# Fishing while on the hunt.



## Catherder (Aug 2, 2008)

Got back today after several days down South for the deer hunt. I enjoyed the hunting but the fishing almost never disappoints where we go. (I bet the same can be said for a number of places.)

The day before the opener, I had a few hours to hit Kingston canyon. Numbers were off the hook, but the average size was a bit smaller this time. There were exceptions however.



A couple days later, a buddy and I hit Otter creek for a few hours after having to head to town to deal with some mechanical issues. It wasn't fast there, but the 2 I caught were pigs. One fish fed both of us that evening. Alas, no pics there.

A couple days later, I had some time to kill in the afternoon and tried a small stream I had never hit before. The fish were skittish, but with stealth, plenty were caught, some with surprising size.

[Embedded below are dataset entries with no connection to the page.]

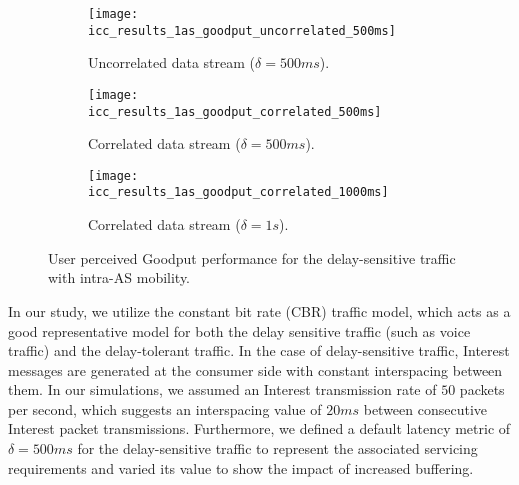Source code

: \documentclass[conference]{IEEEtran}
\begin{document}
\begin{figure*}
        \centering
        \hspace{-0.15in}
        \begin{subfigure}[b]{0.3\textwidth}\centering
               \texttt{[image: icc\_results\_1as\_goodput\_uncorrelated\_500ms]}\\
               \caption{Uncorrelated data stream ($\delta = 500ms$).}
               \label{UncorrelatedGoodput}
        \end{subfigure}
        \hspace{0.05in}
        \begin{subfigure}[b]{0.3\textwidth}\centering
                \texttt{[image: icc\_results\_1as\_goodput\_correlated\_500ms]}\\
                \caption{Correlated data stream ($\delta = 500ms$).}
                \label{CorrelatedGoodput250ms}
        \end{subfigure}
        \hspace{0.05in}
        \begin{subfigure}[b]{0.3\textwidth}\centering
                \texttt{[image: icc\_results\_1as\_goodput\_correlated\_1000ms]}\\
                \caption{Correlated data stream ($\delta = 1s$).}
                \label{CorrelatedGoodput1000ms}
        \end{subfigure}
        \caption{User perceived Goodput performance for the delay-sensitive traffic with intra-AS mobility.}\label{fig:delay_sensitive_goodput}
\end{figure*}

In our study, we utilize the constant bit rate (CBR) traffic model, which acts as a good representative model for both the delay sensitive traffic (such as voice traffic) and the delay-tolerant traffic. In the case of delay-sensitive traffic, Interest messages are generated at the consumer side with constant interspacing between them. In our simulations, we assumed an Interest transmission rate of $50$ packets per second, which suggests an interspacing value of $20ms$ between consecutive Interest packet transmissions. Furthermore, we defined a default latency metric of $\delta=500ms$ for the delay-sensitive traffic to represent the associated servicing requirements and varied its value to show the impact of increased buffering.
\end{document}
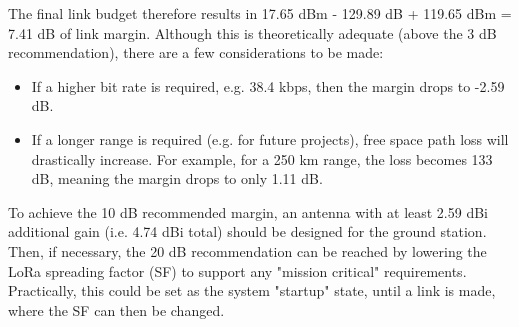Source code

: The final link budget therefore results in 17.65 dBm - 129.89 dB + 119.65 dBm = 7.41 dB of link margin. Although this is theoretically adequate (above the 3 dB recommendation), there are a few considerations to be made:
\begin{itemize}
    \item If a higher bit rate is required, e.g. 38.4 kbps, then the margin drops to -2.59 dB.
    \item If a longer range is required (e.g. for future projects), free space path loss will drastically increase. For example, for a 250 km range, the loss becomes 133 dB, meaning the margin drops to only 1.11 dB.
\end{itemize}

To achieve the 10 dB recommended margin, an antenna with at least 2.59 dBi additional gain (i.e. 4.74 dBi total) should be designed for the ground station. Then, if necessary, the 20 dB recommendation can be reached by lowering the LoRa spreading factor (SF) to support any "mission critical" requirements. Practically, this could be set as the system "startup" state, until a link is made, where the SF can then be changed.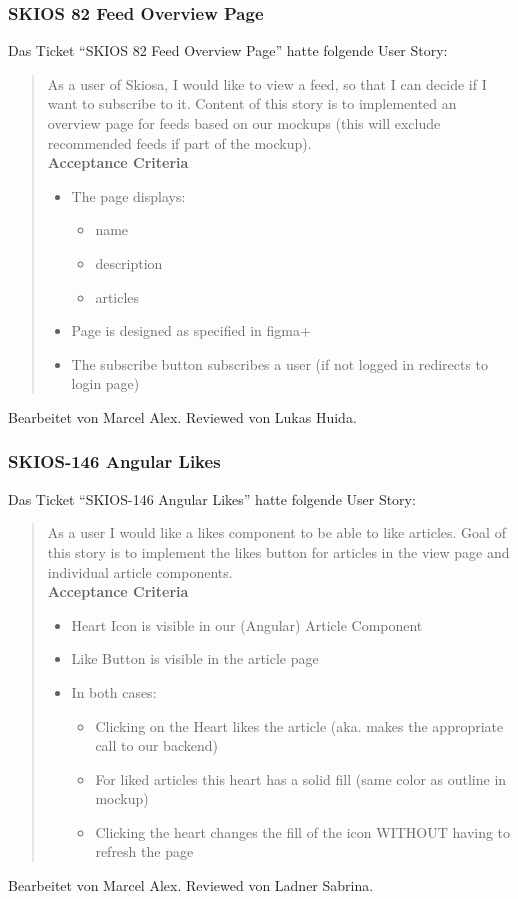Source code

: \subsubsection{SKIOS 82 Feed Overview Page}
Das Ticket \enquote{SKIOS 82 Feed Overview Page} hatte folgende User Story:
\begin{quotation}
As a user of Skiosa, I would like to view a feed, so that I can decide if I want to subscribe to it.
Content of this story is to implemented an overview page for feeds based on our mockups (this will exclude recommended feeds if part of the mockup). \\
\textbf{Acceptance Criteria}
\begin{itemize}
    \item The page displays: 
    \begin{itemize}
        \item name
        \item description
        \item articles
    \end{itemize}
    \item Page is designed as specified in figma+
    \item The subscribe button subscribes a user (if not logged in redirects to login page)
\end{itemize}
\end{quotation}
Bearbeitet von Marcel Alex.
Reviewed von Lukas Huida.

\subsubsection{SKIOS-146 Angular Likes}
Das Ticket \enquote{SKIOS-146 Angular Likes} hatte folgende User Story:
\begin{quotation}
As a user I would like a likes component to be able to like articles.
Goal of this story is to implement the likes button for articles in the view page and individual article components. \\
\textbf{Acceptance Criteria}
\begin{itemize}
    \item Heart Icon is visible in our (Angular) Article Component
    \item Like Button is visible in the article page
    \item In both cases:
    \begin{itemize}
        \item Clicking on the Heart likes the article (aka. makes the appropriate call to our backend)
        \item For liked articles this heart has a solid fill (same color as outline in mockup)
        \item Clicking the heart changes the fill of the icon WITHOUT having to refresh the page
    \end{itemize}
\end{itemize}
\end{quotation}
Bearbeitet von Marcel Alex.
Reviewed von Ladner Sabrina.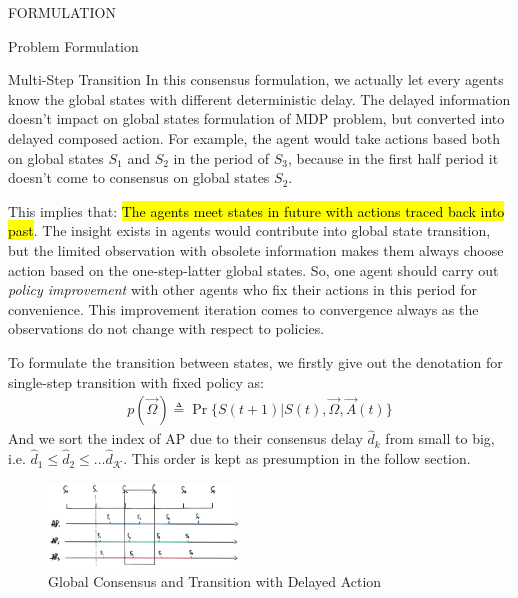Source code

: \documentclass[10pt, conference, letterpaper]{IEEEtran}
\begin{document}
\begin{section}{FORMULATION}
\begin{subsection}{Problem Formulation}
\begin{subsubsection}{Multi-Step Transition}
                In this consensus formulation, we actually let every agents know the global states with different deterministic delay. The delayed information doesn't impact on global states formulation of MDP problem, but converted into delayed composed action. For example, the agent would take actions based both on global states $S_1$ and $S_2$ in the period of $S_3$, because in the first half period it doesn't come to consensus on global states $S_2$.

                This implies that: \hl{The agents meet states in future with actions traced back into past}. The insight exists in agents would contribute into global state transition, but the limited observation with obsolete information makes them always choose action based on the one-step-latter global states. So, one agent should carry out \emph{policy improvement} with other agents who fix their actions in this period for convenience. This improvement iteration comes to convergence always as the observations do not change with respect to policies.

                To formulate the transition between states, we firstly give out the denotation for single-step transition with fixed policy as:
                \begin{align}
                    p(\vec{\Omega}) \triangleq \Pr\{ S(t+1)|S(t), \vec{\Omega},\vec{A}(t) \}
                \end{align}
                And we sort the index of AP due to their consensus delay $\hat{d}_k$ from small to big, i.e. $\hat{d}_1 \leq \hat{d}_2 \leq \dots \hat{d}_{\mathcal{K}}$. This order is kept as presumption in the follow section.
                
                \begin{figure}[h]
                    \centering
                    \includegraphics[width=0.45\textwidth]{broadcast-trans.png}
                    \caption{Global Consensus and Transition with Delayed Action}
                    \label{fig:br-trans}
                \end{figure}


\end{subsubsection}
\end{subsection}
\end{section}
\end{document}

Good luck if you head out for the 2nd weekend of the hunt or are heading out just to fish.


----------



## Packfish (Oct 30, 2007)

It just doesn't get better than that , be it Big Game/Fish or Upland Birds/Fish- just one the extreme pleasures of life associated with the fall and what a great fall it has been.


----------



## LostLouisianian (Oct 11, 2010)

There was one spot we hunted in Louisiana when I was a kid and my grandpa almost always brought fishing gear during the duck hunt to that spot. It wasn't unusual for him to come home with a limit of ducks and a dozen or two nice slab crappie.


----------